- _EXERCISE OBJECTIVE_
All the data must be output exactly as given.

---+---

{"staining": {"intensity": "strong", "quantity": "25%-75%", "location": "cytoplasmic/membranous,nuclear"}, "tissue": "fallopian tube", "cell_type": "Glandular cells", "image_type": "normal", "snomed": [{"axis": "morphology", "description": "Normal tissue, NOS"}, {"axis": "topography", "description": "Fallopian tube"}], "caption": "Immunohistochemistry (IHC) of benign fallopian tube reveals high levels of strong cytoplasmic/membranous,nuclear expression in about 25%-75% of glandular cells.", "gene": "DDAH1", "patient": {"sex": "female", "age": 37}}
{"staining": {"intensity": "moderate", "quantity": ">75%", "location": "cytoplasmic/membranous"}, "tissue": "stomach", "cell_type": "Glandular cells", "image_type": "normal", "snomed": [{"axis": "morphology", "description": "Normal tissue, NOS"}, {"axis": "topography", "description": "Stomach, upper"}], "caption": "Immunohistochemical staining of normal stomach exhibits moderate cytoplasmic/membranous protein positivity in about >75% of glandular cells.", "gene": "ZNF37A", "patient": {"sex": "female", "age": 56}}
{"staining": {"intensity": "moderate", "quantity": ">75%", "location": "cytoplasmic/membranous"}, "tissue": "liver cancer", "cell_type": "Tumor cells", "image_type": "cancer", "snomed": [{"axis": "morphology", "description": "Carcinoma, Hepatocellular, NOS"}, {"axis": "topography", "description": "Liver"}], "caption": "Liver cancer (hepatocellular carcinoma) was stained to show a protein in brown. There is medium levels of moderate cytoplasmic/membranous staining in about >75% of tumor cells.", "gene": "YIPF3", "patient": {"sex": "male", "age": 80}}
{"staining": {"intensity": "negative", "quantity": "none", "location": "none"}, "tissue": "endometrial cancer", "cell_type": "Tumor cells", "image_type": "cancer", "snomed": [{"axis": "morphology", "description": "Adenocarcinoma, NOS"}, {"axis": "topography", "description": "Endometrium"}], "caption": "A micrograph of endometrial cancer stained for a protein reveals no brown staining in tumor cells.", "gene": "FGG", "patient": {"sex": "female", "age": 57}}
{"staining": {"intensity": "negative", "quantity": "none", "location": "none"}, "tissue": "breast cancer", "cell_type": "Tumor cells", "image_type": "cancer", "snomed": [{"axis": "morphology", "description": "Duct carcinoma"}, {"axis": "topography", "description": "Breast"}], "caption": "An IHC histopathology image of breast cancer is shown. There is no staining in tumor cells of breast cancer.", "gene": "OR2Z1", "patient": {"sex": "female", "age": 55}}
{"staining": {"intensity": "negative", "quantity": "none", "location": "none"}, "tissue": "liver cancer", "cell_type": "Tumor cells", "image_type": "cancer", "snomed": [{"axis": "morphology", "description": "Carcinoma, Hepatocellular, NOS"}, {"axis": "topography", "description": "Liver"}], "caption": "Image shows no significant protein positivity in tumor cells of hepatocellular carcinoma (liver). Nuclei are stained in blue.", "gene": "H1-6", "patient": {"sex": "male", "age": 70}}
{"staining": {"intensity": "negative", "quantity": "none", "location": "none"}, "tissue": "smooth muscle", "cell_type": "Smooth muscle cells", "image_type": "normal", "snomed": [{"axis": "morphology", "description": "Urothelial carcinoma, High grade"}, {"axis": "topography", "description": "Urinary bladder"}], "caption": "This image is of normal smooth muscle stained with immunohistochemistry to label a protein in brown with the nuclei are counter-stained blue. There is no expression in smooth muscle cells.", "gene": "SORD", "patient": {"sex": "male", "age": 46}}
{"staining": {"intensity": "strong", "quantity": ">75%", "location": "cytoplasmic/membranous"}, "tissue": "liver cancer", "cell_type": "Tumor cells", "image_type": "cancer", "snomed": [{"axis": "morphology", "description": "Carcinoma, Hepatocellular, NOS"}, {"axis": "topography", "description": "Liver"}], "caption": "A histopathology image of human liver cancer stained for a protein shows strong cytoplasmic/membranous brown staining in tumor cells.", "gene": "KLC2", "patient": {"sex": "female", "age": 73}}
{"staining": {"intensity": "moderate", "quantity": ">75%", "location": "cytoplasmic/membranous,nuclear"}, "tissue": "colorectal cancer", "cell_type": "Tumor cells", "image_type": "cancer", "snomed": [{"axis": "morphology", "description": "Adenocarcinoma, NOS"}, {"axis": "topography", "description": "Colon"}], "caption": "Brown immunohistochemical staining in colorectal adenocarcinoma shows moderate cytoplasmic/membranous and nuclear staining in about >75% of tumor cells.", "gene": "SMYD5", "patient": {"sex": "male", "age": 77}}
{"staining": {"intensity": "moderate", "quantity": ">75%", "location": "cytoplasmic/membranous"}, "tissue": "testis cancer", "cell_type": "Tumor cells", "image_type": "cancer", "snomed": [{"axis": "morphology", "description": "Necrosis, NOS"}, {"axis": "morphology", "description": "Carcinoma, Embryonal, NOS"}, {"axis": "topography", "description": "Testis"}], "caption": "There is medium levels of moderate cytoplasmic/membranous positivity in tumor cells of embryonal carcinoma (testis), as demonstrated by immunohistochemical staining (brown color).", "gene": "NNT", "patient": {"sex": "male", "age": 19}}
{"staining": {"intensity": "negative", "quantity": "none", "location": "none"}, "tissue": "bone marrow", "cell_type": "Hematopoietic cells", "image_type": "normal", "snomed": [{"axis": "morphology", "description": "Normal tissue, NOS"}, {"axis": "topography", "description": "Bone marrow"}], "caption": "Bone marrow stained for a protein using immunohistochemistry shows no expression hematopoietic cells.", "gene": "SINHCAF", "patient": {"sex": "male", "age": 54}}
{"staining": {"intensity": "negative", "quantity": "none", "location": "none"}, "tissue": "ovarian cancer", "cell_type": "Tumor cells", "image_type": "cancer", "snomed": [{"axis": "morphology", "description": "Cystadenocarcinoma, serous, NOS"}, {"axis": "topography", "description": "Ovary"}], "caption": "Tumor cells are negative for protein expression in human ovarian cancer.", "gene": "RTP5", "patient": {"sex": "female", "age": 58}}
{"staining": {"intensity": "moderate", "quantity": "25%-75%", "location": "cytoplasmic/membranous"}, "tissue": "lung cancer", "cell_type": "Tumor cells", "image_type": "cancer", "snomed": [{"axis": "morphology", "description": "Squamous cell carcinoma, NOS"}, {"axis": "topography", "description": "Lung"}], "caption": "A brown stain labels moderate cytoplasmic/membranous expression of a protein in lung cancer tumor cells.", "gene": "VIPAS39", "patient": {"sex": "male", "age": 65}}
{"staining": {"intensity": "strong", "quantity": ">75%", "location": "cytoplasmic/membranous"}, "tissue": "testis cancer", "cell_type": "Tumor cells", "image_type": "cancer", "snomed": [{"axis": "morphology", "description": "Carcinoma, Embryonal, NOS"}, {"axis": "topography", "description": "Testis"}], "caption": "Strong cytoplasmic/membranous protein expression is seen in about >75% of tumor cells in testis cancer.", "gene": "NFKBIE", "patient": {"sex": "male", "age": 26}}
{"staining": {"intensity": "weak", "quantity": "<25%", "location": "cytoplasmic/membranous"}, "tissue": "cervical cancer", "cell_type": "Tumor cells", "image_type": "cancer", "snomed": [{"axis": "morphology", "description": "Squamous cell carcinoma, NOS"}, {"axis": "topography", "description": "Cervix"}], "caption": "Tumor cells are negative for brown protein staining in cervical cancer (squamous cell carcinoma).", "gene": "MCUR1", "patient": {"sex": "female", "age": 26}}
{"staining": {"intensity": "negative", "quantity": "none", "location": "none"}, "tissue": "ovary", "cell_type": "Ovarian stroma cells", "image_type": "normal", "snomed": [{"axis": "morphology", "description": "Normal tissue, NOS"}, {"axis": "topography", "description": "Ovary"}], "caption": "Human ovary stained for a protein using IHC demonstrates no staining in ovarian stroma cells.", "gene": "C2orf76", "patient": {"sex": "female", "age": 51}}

---+---

- _ANSWER SPACE_
{"staining": {"intensity": "strong", "quantity": "25%-75%", "location": "cytoplasmic/membranous,nuclear"}, "tissue": "fallopian tube", "cell_type": "Glandular cells", "image_type": "normal", "snomed": [{"axis": "morphology", "description": "Normal tissue, NOS"}, {"axis": "topography", "description": "Fallopian tube"}], "caption": "Immunohistochemistry (IHC) of benign fallopian tube reveals high levels of strong cytoplasmic/membranous,nuclear expression in about 25%-75% of glandular cells.", "gene": "DDAH1", "patient": {"sex": "female", "age": 37}}
{"staining": {"intensity": "moderate", "quantity": ">75%", "location": "cytoplasmic/membranous"}, "tissue": "stomach", "cell_type": "Glandular cells", "image_type": "normal", "snomed": [{"axis": "morphology", "description": "Normal tissue, NOS"}, {"axis": "topography", "description": "Stomach, upper"}], "caption": "Immunohistochemical staining of normal stomach exhibits moderate cytoplasmic/membranous protein positivity in about >75% of glandular cells.", "gene": "ZNF37A", "patient": {"sex": "female", "age": 56}}
{"staining": {"intensity": "moderate", "quantity": ">75%", "location": "cytoplasmic/membranous"}, "tissue": "liver cancer", "cell_type": "Tumor cells", "image_type": "cancer", "snomed": [{"axis": "morphology", "description": "Carcinoma, Hepatocellular, NOS"}, {"axis": "topography", "description": "Liver"}], "caption": "Liver cancer (hepatocellular carcinoma) was stained to show a protein in brown. There is medium levels of moderate cytoplasmic/membranous staining in about >75% of tumor cells.", "gene": "YIPF3", "patient": {"sex": "male", "age": 80}}
{"staining": {"intensity": "negative", "quantity": "none", "location": "none"}, "tissue": "endometrial cancer", "cell_type": "Tumor cells", "image_type": "cancer", "snomed": [{"axis": "morphology", "description": "Adenocarcinoma, NOS"}, {"axis": "topography", "description": "Endometrium"}], "caption": "A micrograph of endometrial cancer stained for a protein reveals no brown staining in tumor cells.", "gene": "FGG", "patient": {"sex": "female", "age": 57}}
{"staining": {"intensity": "negative", "quantity": "none", "location": "none"}, "tissue": "breast cancer", "cell_type": "Tumor cells", "image_type": "cancer", "snomed": [{"axis": "morphology", "description": "Duct carcinoma"}, {"axis": "topography", "description": "Breast"}], "caption": "An IHC histopathology image of breast cancer is shown. There is no staining in tumor cells of breast cancer.", "gene": "OR2Z1", "patient": {"sex": "female", "age": 55}}
{"staining": {"intensity": "negative", "quantity": "none", "location": "none"}, "tissue": "liver cancer", "cell_type": "Tumor cells", "image_type": "cancer", "snomed": [{"axis": "morphology", "description": "Carcinoma, Hepatocellular, NOS"}, {"axis": "topography", "description": "Liver"}], "caption": "Image shows no significant protein positivity in tumor cells of hepatocellular carcinoma (liver). Nuclei are stained in blue.", "gene": "H1-6", "patient": {"sex": "male", "age": 70}}
{"staining": {"intensity": "negative", "quantity": "none", "location": "none"}, "tissue": "smooth muscle", "cell_type": "Smooth muscle cells", "image_type": "normal", "snomed": [{"axis": "morphology", "description": "Urothelial carcinoma, High grade"}, {"axis": "topography", "description": "Urinary bladder"}], "caption": "This image is of normal smooth muscle stained with immunohistochemistry to label a protein in brown with the nuclei are counter-stained blue. There is no expression in smooth muscle cells.", "gene": "SORD", "patient": {"sex": "male", "age": 46}}
{"staining": {"intensity": "strong", "quantity": ">75%", "location": "cytoplasmic/membranous"}, "tissue": "liver cancer", "cell_type": "Tumor cells", "image_type": "cancer", "snomed": [{"axis": "morphology", "description": "Carcinoma, Hepatocellular, NOS"}, {"axis": "topography", "description": "Liver"}], "caption": "A histopathology image of human liver cancer stained for a protein shows strong cytoplasmic/membranous brown staining in tumor cells.", "gene": "KLC2", "patient": {"sex": "female", "age": 73}}
{"staining": {"intensity": "moderate", "quantity": ">75%", "location": "cytoplasmic/membranous,nuclear"}, "tissue": "colorectal cancer", "cell_type": "Tumor cells", "image_type": "cancer", "snomed": [{"axis": "morphology", "description": "Adenocarcinoma, NOS"}, {"axis": "topography", "description": "Colon"}], "caption": "Brown immunohistochemical staining in colorectal adenocarcinoma shows moderate cytoplasmic/membranous and nuclear staining in about >75% of tumor cells.", "gene": "SMYD5", "patient": {"sex": "male", "age": 77}}
{"staining": {"intensity": "moderate", "quantity": ">75%", "location": "cytoplasmic/membranous"}, "tissue": "testis cancer", "cell_type": "Tumor cells", "image_type": "cancer", "snomed": [{"axis": "morphology", "description": "Necrosis, NOS"}, {"axis": "morphology", "description": "Carcinoma, Embryonal, NOS"}, {"axis": "topography", "description": "Testis"}], "caption": "There is medium levels of moderate cytoplasmic/membranous positivity in tumor cells of embryonal carcinoma (testis), as demonstrated by immunohistochemical staining (brown color).", "gene": "NNT", "patient": {"sex": "male", "age": 19}}
{"staining": {"intensity": "negative", "quantity": "none", "location": "none"}, "tissue": "bone marrow", "cell_type": "Hematopoietic cells", "image_type": "normal", "snomed": [{"axis": "morphology", "description": "Normal tissue, NOS"}, {"axis": "topography", "description": "Bone marrow"}], "caption": "Bone marrow stained for a protein using immunohistochemistry shows no expression hematopoietic cells.", "gene": "SINHCAF", "patient": {"sex": "male", "age": 54}}
{"staining": {"intensity": "negative", "quantity": "none", "location": "none"}, "tissue": "ovarian cancer", "cell_type": "Tumor cells", "image_type": "cancer", "snomed": [{"axis": "morphology", "description": "Cystadenocarcinoma, serous, NOS"}, {"axis": "topography", "description": "Ovary"}], "caption": "Tumor cells are negative for protein expression in human ovarian cancer.", "gene": "RTP5", "patient": {"sex": "female", "age": 58}}
{"staining": {"intensity": "moderate", "quantity": "25%-75%", "location": "cytoplasmic/membranous"}, "tissue": "lung cancer", "cell_type": "Tumor cells", "image_type": "cancer", "snomed": [{"axis": "morphology", "description": "Squamous cell carcinoma, NOS"}, {"axis": "topography", "description": "Lung"}], "caption": "A brown stain labels moderate cytoplasmic/membranous expression of a protein in lung cancer tumor cells.", "gene": "VIPAS39", "patient": {"sex": "male", "age": 65}}
{"staining": {"intensity": "strong", "quantity": ">75%", "location": "cytoplasmic/membranous"}, "tissue": "testis cancer", "cell_type": "Tumor cells", "image_type": "cancer", "snomed": [{"axis": "morphology", "description": "Carcinoma, Embryonal, NOS"}, {"axis": "topography", "description": "Testis"}], "caption": "Strong cytoplasmic/membranous protein expression is seen in about >75% of tumor cells in testis cancer.", "gene": "NFKBIE", "patient": {"sex": "male", "age": 26}}
{"staining": {"intensity": "weak", "quantity": "<25%", "location": "cytoplasmic/membranous"}, "tissue": "cervical cancer", "cell_type": "Tumor cells", "image_type": "cancer", "snomed": [{"axis": "morphology", "description": "Squamous cell carcinoma, NOS"}, {"axis": "topography", "description": "Cervix"}], "caption": "Tumor cells are negative for brown protein staining in cervical cancer (squamous cell carcinoma).", "gene": "MCUR1", "patient": {"sex": "female", "age": 26}}
{"staining": {"intensity": "negative", "quantity": "none", "location": "none"}, "tissue": "ovary", "cell_type": "Ovarian stroma cells", "image_type": "normal", "snomed": [{"axis": "morphology", "description": "Normal tissue, NOS"}, {"axis": "topography", "description": "Ovary"}], "caption": "Human ovary stained for a protein using IHC demonstrates no staining in ovarian stroma cells.", "gene": "C2orf76", "patient": {"sex": "female", "age": 51}}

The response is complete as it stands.